#### [EXTRACT]
===============
Accordingly, the Company  was unsuccessful in its attempts to divest itself of 
its woodworking business and consequently, ceased ongoing operations of the 
woodworking business to reduce any further losses.  The Company dismissed the 
entire staff and management of its woodworking operation and liquidated its 
assets.  The lease for the facility housing HollyWood expired on December 31, 
1995 at which time the Company vacated the premises. The Company used the 
funds raised through the liquidation of assets and collection of outstanding 
receivables to satisfy a secured credit facility with Riviera Finance of 
Chicago, Illinois.

     In April 1996, the company moved its wholly owned subsidiary, Navtech 
Industries, Inc. ("Navtech"), from Blanding, Utah to Shiprock, New Mexico.  
The move allowed Navtech to operate from one facility totaling 54,000 square 
feet in lieu of three separate facilities totaling 20,000 square feet.  This 
enables the company to operate with greater efficiency and substantial less 
cost through consolidation of functions, elimination of transportation and 
reduction in management and supervisory staff.  In its new location in 
Shiprock, New Mexico, Navtech is located on the Navajo Reservation which 
allows for rebates in employing Native Americans, reduced energy costs and a 
forgiveness of rent payments on the new facility until such time as the move 
and refurbishing costs to the building are fully paid.  It is estimated that 
this process will take approximately 10 years.  It is anticipated that the new 
facility will allow Navtech to expand its revenues substantially.
===============
#### [TASK REQUIREMENTS]
A) Answer these questions from the filing excerpt:
(i) On what date did the lease for the facility housing HollyWood expire?
(ii) In April 1996, from which location to which location was Navtech moved?
(iii) About how long is the rent-forgiveness process expected to take?
B) In the filing excerpt, print everything from "Accordingly, the Company" down to "Chicago, Illinois.".
C) The filing excerpt says that Navtech's location on the Navajo Reservation allows certain benefits. List all of them.

Stored data entries
===============
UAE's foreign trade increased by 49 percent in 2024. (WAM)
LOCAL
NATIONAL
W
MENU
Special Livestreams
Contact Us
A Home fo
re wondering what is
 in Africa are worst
===============
#### [LIST OF SOLUTIONS]
A)
(i) December 31, 1995
(ii) From Blanding, Utah to Shiprock, New Mexico
(iii) Approximately 10 years

B)
Accordingly, the Company  was unsuccessful in its attempts to divest itself of 
its woodworking business and consequently, ceased ongoing operations of the 
woodworking business to reduce any further losses.  The Company dismissed the 
entire staff and management of its woodworking operation and liquidated its 
assets.  The lease for the facility housing HollyWood expired on December 31, 
1995 at which time the Company vacated the premises. The Company used the 
funds raised through the liquidation of assets and collection of outstanding 
receivables to satisfy a secured credit facility with Riviera Finance of 
Chicago, Illinois.

C)
- Rebates in employing Native Americans
- Reduced energy costs
- Forgiveness of rent payments on the new facility until the move and refurbishing costs to the building are fully paid